BetrayedH Posted August 9, 2013 Posted August 9, 2013 The urge to confront can be pretty overwhelming, obviously. What sucks is that your situation is pretty typical. If you confront too early, they will lie, deny, minimize, and gaslight you (look that one up). The usual approach he will take now is to tell his OW that he has to lay low. And they will coordinate stories. Does she have a husband or boyfriend? If so, telling him what you know may help. But again, the affair partners have probably coordinated stories and formulated a plan for this. Usually, she will tell her husband that the wife of one of her "friends" has completely lost her mind and is making paranoid accusations of an affair. Sadly, if your "proof" is not definitive enough, the other woman's husband will tend to believe her and disbelieve you. You may be best off to play dumb and employ other methods to catch them again. GPS units and keyloggers come to mind. 1
HopingAgain Posted August 9, 2013 Posted August 9, 2013 You know what you heard! Come on, believe in YOURSELF! I caught mine almost the exact same way only by accident and he tried to talk his way out of it too! Don't let him do this to you because you don't want to believe it! I know it hurts but you HEARD his voice lying and talking to her. You heard the kiss. Don't try to persuade yourself otherwise. You have the proof you need. Tell him to come clean or get the hell out, and MEAN it! Once he knows he can't weasel his way out of trouble the truth will start to come out Listen to the VAR again if you have to convnince yourself. I am so sorry. 2
Author Heather1028 Posted August 9, 2013 Author Posted August 9, 2013 Yes, I do know what I heard. I can't say I have no doubts, but I totally get the gaslight reference above.

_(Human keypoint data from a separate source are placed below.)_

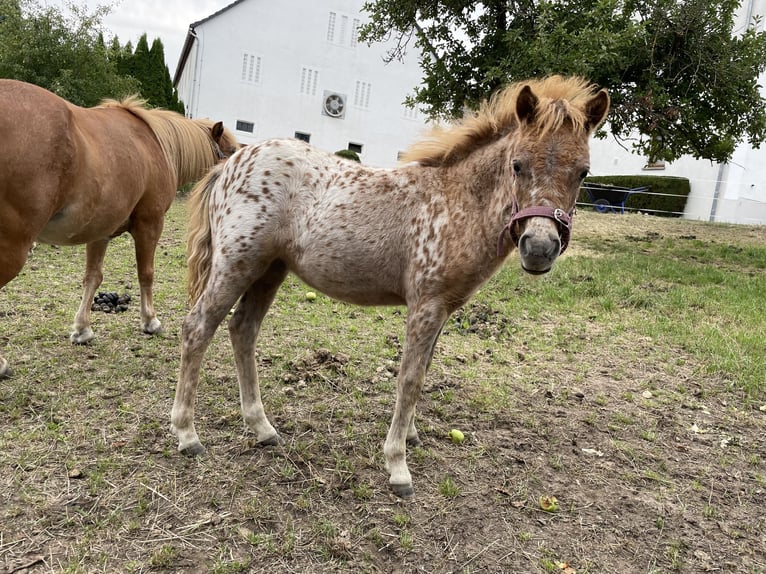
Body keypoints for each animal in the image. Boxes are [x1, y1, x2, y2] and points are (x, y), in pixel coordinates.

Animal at [0, 80, 238, 378]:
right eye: (232, 152)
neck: (154, 144)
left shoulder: (99, 231)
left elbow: (92, 277)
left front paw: (82, 329)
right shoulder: (150, 223)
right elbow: (146, 273)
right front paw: (150, 321)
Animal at [171, 75, 608, 500]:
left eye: (584, 172)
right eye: (518, 165)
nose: (539, 248)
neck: (456, 201)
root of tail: (229, 164)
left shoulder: (443, 309)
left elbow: (424, 370)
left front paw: (410, 435)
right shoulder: (426, 305)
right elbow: (409, 378)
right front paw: (398, 466)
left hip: (269, 270)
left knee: (242, 329)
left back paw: (263, 429)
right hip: (236, 264)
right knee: (198, 328)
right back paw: (187, 435)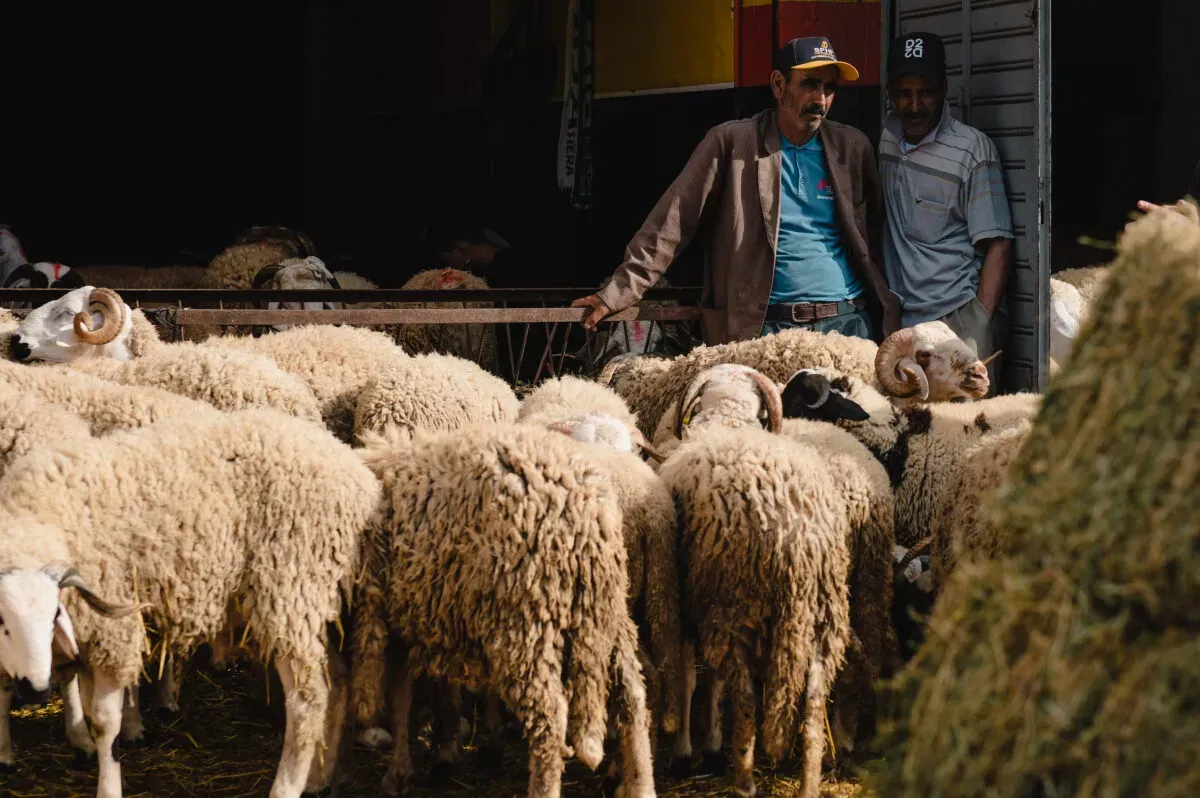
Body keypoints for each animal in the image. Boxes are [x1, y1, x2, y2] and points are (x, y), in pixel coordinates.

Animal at [0, 408, 382, 798]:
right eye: (3, 624)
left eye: (53, 616)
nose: (35, 689)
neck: (41, 518)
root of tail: (361, 481)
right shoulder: (87, 638)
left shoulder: (113, 633)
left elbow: (106, 724)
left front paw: (109, 785)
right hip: (312, 603)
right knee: (337, 681)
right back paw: (319, 779)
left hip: (290, 591)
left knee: (308, 701)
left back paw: (286, 786)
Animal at [353, 423, 656, 798]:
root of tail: (584, 509)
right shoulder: (427, 609)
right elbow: (422, 690)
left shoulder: (394, 614)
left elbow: (400, 697)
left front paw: (399, 771)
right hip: (607, 607)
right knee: (634, 694)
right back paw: (642, 784)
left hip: (526, 618)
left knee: (550, 718)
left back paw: (544, 788)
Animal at [657, 420, 850, 798]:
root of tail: (799, 542)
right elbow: (711, 681)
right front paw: (710, 746)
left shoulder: (689, 607)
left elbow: (688, 679)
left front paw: (685, 753)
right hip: (824, 617)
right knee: (814, 705)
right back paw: (808, 784)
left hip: (737, 607)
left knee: (745, 702)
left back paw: (745, 781)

I am not the jealous type and all the snooping the last few weeks and betraying the trust of someone I should trust implicitly by placing a recorder in his car has just felt wrong. It has also been emotionally exhausting. I cannot believe that he would let me feel like I was totally to blame because he seems to feel like that is the only way to keep me from knowing the truth. Don't get me wrong I do not feel that I am in the wrong. But he was clearly willing for me to feel that way to keep from confronting this. Trust me when I say that outside of THIS he is a caring, kind and loving man.